On the said date, Mr. Agyapong said when Mr Mahama’s vehicles, three Mercedez Benz arrived from abroad and another batch – four vehicles – were being prepared through the Swissport facility for shipment on the same day, the airport security decided not to allow the cars to pass without the proper checks.
He said between 8pm and 11:30 pm, there was a stalemate between the Swissport staff and the airport officials to which there was a video evidence.
He said the red flags were raised because it was detected that one of the said vehicles went for servicing five times in 2017 alone and therefore the airport officials insisted on a thorough search before allowing it to pass.
NACPB dogs tired
According to Mr Agyapong, when NACOB officials were contacted, they initially gave an excuse that the sniffer dogs were tied and they could not use them but when they were finally persuaded to bring the dogs, they placed cocaine in the car for the dogs to sniff before allowing them to do their work.
This, modus operandi, the law maker concluded was wrong.

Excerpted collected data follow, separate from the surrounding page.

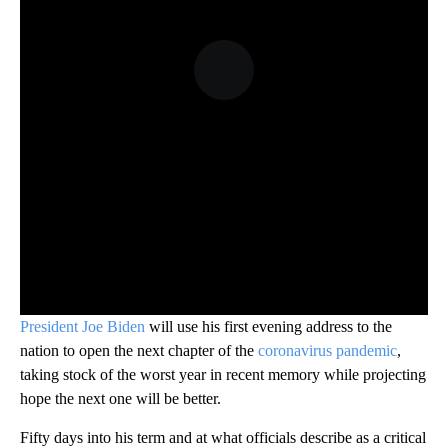
President Joe Biden
will use his first evening address to the
nation to open the next chapter of the
coronavirus pandemic
,
taking stock of the worst year in recent memory while projecting
hope the next one will be better.
Fifty days into his term and at what officials describe as a critical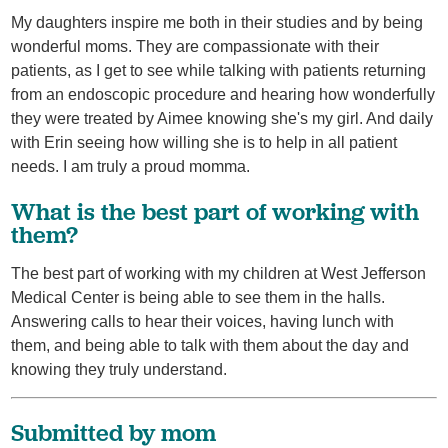
My daughters inspire me both in their studies and by being
wonderful moms. They are compassionate with their
patients, as I get to see while talking with patients returning
from an endoscopic procedure and hearing how wonderfully
they were treated by Aimee knowing she's my girl. And daily
with Erin seeing how willing she is to help in all patient
needs. I am truly a proud momma.
What is the best part of working with
them?
The best part of working with my children at West Jefferson
Medical Center is being able to see them in the halls.
Answering calls to hear their voices, having lunch with
them, and being able to talk with them about the day and
knowing they truly understand.
Submitted by mom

Mr Agyapong expressed concern about how a private company, headed by a Lebanese national at the Kotoka International Airport (KIA), was being allowed to operate without any official national security supervision, claiming that the incident was an indication that there were serious security breaches at the cargo section of the airport; and therefore called on government to act swiftly.
He questioned why the private cargo handling company has been allowed to hire its own private security and not allowing National Security operatives to enter its facility at the airport, insisting that if there was any contraband, the security agents cannot detect it.